Culture - It's all about Teaching

Man talking to chefs

If learning is an ongoing process then what do you teach the staff on a daily basis?

Whenever we hire people they go through a training process and it’s easy to teach them new things but what do you teach someone who has been with the company for many years

One area you may always want to touch on is to make sure your vision, mission, and core values are put into practice and not just written down everywhere. The rest is up to you and your staff. Here are a few ideas and things to keep in mind.

As a manager, you are the ultimate teacher or coach of your staff. Knowing how to do the jobs of the people you supervise not only gains you respect but it also shows that you know what needs to be done, how to do it, and that you care enough to help when they need the extra hand.

I have seen managers work in the dish room, clean tables, and even cook when they are short-handed. In this case, you teach the staff to become hard workers, and how to create unity and respect.

I have also seen managers fold napkins, put plates away, and clean tables while the staff members are standing around talking and doing nothing. In this case, you teach the staff it is ok to be lazy, unprepared and shows a lack of teamwork or unity.

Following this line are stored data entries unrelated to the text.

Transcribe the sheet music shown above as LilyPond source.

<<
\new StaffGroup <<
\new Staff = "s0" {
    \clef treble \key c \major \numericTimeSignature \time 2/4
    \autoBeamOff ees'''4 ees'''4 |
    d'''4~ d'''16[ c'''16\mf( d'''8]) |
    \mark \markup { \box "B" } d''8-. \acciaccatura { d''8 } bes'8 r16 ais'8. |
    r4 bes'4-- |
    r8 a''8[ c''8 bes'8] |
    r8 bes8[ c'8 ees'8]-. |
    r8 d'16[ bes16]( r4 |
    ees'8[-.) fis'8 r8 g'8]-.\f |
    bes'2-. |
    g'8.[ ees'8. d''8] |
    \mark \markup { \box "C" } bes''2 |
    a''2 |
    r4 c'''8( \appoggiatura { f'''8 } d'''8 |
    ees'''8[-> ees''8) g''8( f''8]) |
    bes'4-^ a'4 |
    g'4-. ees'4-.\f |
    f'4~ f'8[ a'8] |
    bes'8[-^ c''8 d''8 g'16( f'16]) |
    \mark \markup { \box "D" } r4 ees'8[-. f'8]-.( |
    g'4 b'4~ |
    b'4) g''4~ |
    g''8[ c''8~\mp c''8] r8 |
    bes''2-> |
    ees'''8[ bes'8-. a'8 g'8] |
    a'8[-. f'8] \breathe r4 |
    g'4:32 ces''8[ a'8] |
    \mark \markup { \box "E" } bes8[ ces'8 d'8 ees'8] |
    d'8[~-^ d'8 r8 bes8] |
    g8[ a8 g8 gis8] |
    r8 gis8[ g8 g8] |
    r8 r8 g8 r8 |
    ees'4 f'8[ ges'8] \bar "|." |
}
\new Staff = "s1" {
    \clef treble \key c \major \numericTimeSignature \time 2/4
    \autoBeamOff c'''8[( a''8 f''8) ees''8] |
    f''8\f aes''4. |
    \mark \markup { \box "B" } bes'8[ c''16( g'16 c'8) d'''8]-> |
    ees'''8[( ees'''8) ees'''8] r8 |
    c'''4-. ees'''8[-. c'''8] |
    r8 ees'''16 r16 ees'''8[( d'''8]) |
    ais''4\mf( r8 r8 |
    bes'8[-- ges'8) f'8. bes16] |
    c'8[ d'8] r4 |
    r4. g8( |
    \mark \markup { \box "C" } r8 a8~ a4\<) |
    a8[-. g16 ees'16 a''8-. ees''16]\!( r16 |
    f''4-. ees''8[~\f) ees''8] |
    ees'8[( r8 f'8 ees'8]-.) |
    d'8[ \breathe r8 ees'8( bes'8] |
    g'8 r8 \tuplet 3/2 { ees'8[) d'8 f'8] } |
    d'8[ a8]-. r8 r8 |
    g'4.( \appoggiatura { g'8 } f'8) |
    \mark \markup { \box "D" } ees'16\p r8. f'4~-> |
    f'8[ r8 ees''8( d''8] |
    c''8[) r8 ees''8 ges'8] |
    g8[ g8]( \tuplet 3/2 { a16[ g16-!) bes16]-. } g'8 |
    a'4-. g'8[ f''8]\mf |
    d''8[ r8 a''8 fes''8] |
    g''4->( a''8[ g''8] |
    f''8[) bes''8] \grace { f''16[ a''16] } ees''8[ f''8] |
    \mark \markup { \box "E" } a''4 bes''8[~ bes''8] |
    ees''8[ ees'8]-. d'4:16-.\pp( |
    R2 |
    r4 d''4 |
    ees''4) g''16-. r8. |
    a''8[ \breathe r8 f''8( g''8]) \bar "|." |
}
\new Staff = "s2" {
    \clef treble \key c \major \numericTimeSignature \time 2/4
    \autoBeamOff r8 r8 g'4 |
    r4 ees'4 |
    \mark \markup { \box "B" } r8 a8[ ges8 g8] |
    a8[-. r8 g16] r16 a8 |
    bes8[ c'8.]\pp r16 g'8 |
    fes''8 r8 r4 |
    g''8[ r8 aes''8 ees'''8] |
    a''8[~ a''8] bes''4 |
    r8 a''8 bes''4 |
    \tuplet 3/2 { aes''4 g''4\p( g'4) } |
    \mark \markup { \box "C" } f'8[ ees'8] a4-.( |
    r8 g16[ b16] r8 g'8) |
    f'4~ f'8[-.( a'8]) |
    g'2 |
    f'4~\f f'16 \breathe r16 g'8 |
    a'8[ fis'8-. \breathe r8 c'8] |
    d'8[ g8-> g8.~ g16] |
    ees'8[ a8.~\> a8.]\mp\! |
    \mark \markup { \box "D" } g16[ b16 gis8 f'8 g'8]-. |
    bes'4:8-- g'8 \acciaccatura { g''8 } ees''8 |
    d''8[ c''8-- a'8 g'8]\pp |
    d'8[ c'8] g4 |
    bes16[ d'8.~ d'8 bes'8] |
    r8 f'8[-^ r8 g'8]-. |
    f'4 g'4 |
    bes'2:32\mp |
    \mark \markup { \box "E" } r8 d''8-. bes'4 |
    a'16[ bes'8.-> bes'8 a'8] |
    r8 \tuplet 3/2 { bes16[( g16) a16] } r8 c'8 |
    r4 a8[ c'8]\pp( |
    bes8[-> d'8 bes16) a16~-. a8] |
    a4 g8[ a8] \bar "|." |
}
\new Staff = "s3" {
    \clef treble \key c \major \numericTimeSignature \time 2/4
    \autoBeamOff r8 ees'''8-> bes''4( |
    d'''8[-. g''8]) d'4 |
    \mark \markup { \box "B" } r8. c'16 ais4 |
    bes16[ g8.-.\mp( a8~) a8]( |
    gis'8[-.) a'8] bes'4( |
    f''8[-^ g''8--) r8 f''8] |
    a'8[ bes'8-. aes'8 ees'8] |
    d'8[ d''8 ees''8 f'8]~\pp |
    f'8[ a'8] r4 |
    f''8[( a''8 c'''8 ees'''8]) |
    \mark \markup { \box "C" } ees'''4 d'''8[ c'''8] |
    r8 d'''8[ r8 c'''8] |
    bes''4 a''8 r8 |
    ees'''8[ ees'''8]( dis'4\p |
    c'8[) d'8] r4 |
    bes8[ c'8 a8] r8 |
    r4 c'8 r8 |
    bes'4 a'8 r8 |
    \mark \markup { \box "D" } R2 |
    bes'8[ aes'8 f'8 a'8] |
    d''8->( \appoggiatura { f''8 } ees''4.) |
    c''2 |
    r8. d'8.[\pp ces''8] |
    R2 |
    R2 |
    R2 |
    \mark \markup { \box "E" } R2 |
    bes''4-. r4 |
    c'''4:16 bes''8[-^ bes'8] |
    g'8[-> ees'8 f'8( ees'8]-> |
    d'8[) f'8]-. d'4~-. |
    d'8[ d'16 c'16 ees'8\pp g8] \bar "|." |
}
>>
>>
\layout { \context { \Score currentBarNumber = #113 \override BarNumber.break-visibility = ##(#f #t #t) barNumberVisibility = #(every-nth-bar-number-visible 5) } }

Teaching things that can become good habits can go a long way in creating a culture that, when practiced, help in making all jobs easier. See "This is How You Actually Break Bad Habits in Your Restaurant"

Here is an example. When staff members arrive, motivate them to make sure everything is ready to go for the upcoming shift. This can be done by assuring that:

  1. Everything is stocked up - cups, plates, bread, butter, coffee etc.

  2. The restaurant itself is ready to greet the guests. Clean floors, set tables, and polished silverware.

  3. And, of course, that everyone knows about the food - allergies, ingredients, new dishes, and 86ed items.

But what if your staff is already doing all this? What can you teach?

Well, first of all, you don’t have to be the only teacher. The staff with their vast knowledge can help.

They have their own unique knowledge based on events that happen throughout their lives. These events made the people who they are today and understanding how unique individuals are can help you to build, learn, and teach a culture. This vast knowledge can be passed on to improve a culture, attain more creativity, and eliminate potential problems.

Here are some ideas to talk about that can benefit everyone.

  1. Finances - how to use a credit card, get out of debt faster, or reasons to save for retirement, college, or a downpayment on a house or car.

  2. Local events - concerts, festivals going on or soon to happen and even company outings or creating softball teams and competing against other restaurants. So much fun!

  3. Fundraising - what to do, what to bring, or how to participate in local or national charities.

  4. Ways you or your staff can make the job easier.

  5. Anything you or staff think others would be interested in

All these things not only help staff (inside and outside of work) but can make them look forward to going to work. The main thing is maintaining a culture of unity and as a manager to be a figure of authority but also be part of the team.

Remember, the most important thing anyone can do is to keep learning.